**SET EXERCISE A**
In the extract on powder-coating the inside of metal pipes, what absolute pressure range is given as preferable for fusing the deposited powder?
**SET EXERCISE B**
Carry on the description of the pipe-coating apparatus, starting right after the final sentence of the extract.

**EXTRACT**
+++++
To assure the deposition of the powder more uniformly it is preferable to rotate the metal pipe at least one r.p.m. during the coating. The preferable rotation rate may be about 5 to 50 r.p.m. though it may be increased to such a high rate as about 200 r.p.m.
The powder thus deposited on the inner surface of the pipe is then heated to fuse into a continuous coating film at a temperature lower than the decomposition temperature of the composition but higher than the melting point thereof. According to this invention, it is essential to fuse the composition especially at a reduced pressure of 10 to 100 mm Hg in terms of absolute pressure. The fusing conducted at the reduced pressure of 10 to 100 mm Hg achieves an outstanding effect of imparting remarkably improved surface-smoothness to the continuous coating film obtained. The continuous smooth coating formed on the inner surface of pipe reduces the resistance to fluids when the pipe is used for conveying water and other fluids, assuring a great advantage in the transportation of fluids. As the absolute pressure increases over 100 mm Hg or descreases below 10 mm Hg, the surface-smoothness tends to reduce. Preferable pressure is in the range of 30 to 80 mm Hg.
The interior pressure of the hollow metal pipe must be at a level of 10 to 100 mm Hg when the powder deposited on its inner surface is substantially fused, since when the pressure is reduced after the deposited powder has already started fusing, a smooth-surfaced continuous film will not be formed on the inner surface of the pipe. Accordingly, the interior pressure may be reduced to the above-mentioned level before or when the deposited powder reaches a temperature at which it starts of fuse. The reduced pressure in the interior of the pipe may be maintained during the heating or may be released after the deposited powder is fused to form a continuous film. The latter method is particularly affective to the powder coating composition having thermosetting property. For example, when the thermosetting powder coating composition is deposited on the inner surface of the metal pipe, it is preferable that the deposited powder be fused under the above specific reduced pressure and then further heated for curing after the pressure is released to atmospheric pressure.
The thickness of the film thus obtained may vary over a wide range in accordance with the kinds of the coating compositions used and the time for coating, but usually it is in the range of about 100 to 700 μ.
For a better understanding of the invention, examples are given below in which the apparatus shown in the attached drawings is used.
FIG. 1 shows a side view partially in section of one preferred apparatus for carrying out the method of the invention;
FIG. 2 is a front view of rotating means shown in FIG. 1:
Referring now to the drawings, designated at 1 is a couple of rotating means for a metal pipe to be coated, each of which comprises a driving roll 2, idle roll 3, set roll 4 and supporting means 5 for these rolls. The driving roll 2 and idle roll 3 are rotatably supported on shafts 6 and 7 on the supporting means 5, and the driving roll 2 is driven by bevel gears 8 and 9 which are driven through a reduction gear (not shown) by a motor (not shown), these reduction gear and motor being disposed in a case 10. The set roll 4 is rotatably supported on an arm 11 fixed to supporting means 5 with a screw 12.
+++++
**DATA**
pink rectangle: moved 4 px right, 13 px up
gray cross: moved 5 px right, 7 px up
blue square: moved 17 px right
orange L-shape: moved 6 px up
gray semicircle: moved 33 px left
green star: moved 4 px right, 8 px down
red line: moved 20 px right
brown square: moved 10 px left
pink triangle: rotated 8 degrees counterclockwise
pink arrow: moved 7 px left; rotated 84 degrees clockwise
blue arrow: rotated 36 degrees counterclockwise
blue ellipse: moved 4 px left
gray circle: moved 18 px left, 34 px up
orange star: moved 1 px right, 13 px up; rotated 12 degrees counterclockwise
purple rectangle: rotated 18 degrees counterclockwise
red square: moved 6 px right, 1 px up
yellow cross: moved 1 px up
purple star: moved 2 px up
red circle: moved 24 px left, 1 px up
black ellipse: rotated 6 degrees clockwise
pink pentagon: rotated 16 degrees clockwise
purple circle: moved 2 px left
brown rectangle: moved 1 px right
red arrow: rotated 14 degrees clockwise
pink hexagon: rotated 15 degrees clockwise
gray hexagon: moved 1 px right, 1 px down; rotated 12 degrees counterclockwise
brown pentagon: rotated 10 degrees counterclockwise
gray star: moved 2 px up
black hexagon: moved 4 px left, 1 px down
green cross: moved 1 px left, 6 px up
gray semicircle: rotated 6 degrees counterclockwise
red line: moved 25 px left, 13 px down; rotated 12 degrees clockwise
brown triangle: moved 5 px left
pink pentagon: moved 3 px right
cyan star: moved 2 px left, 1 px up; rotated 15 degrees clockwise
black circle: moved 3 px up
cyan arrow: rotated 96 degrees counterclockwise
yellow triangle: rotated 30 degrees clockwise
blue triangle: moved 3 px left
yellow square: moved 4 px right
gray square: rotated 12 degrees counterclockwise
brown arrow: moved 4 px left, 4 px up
+++++
**FINAL RESULT A**
30 to 80 mm Hg

**FINAL RESULT B**
A metal pipe A, the inner surface of which is to be coated, is mounted horizontally on the couple of rotating means 1 and held in position by the set roll 4 so as to be rotated by means of the driving roll 2. The metal pipe A is airtightly connected to a baffle 14 at the front end and to a rubber pipe 15 at the back end by means of socket and spigot joints 16 and union joints 17 respectively. Each union joint is supported by a frame 18. Designated at 13 is a heating furnace for the pipe A. The rubber pipe 15 is connected to a powder recovery hopper 19, and is further connected to air-sucking means (not shown) with a powder recovery box 20 disposed therebetween. The box is provided with a bag filter or screen 21 to prevent escape of the powder. Designated at 22 is a barrel head of a dry coating machine (not shown).
The pressure reducing means, although not shown, may usually be a vacuum pump. For instance, the coated hollow pipe is placed in an oven, and one end of the pipe is tightly closed with a heat-resistant rubber cork, with the other end connected to the suction opening of a vacuum pump.
The inner surface of a steel pipe, 5.5 m in length and 25 mm in inner diameter, was coated in the following manner on the apparatus shown in attached drawings, using a powder coating-composition below:
Powder coating composition used: |
Components: |
Epoxy resin ("Epon 1004", trade mark, |
Shell Chemical Co., Ltd., |
Japan) 100 wt. parts |
Dicyanediamide (hardener) |
4 wt. parts |
Titanium dioxide (pigment) |
50 wt. parts |
Softening point: 90°C |
Melting point: 100°C |
Curing temperature: 125°C |
Particle size: 20-150 μ |
The pipe mounted on the rotating means 1 was rotated at 5 r.p.m. and heated at a temperature of about 95°C. The above powder coating composition was blown through the flock spray-gun to the baffle 14 at the rate of 300 g/min. At the same time air was sucked by means of a suction pump, whereby air stream flowing through the interior of the pipe at a flow rate of 7 m/sec was produced. The dry powder blown was carried by the air stream and deposited on the inner surface of the pipe. This procedure was continued for 2 minutes.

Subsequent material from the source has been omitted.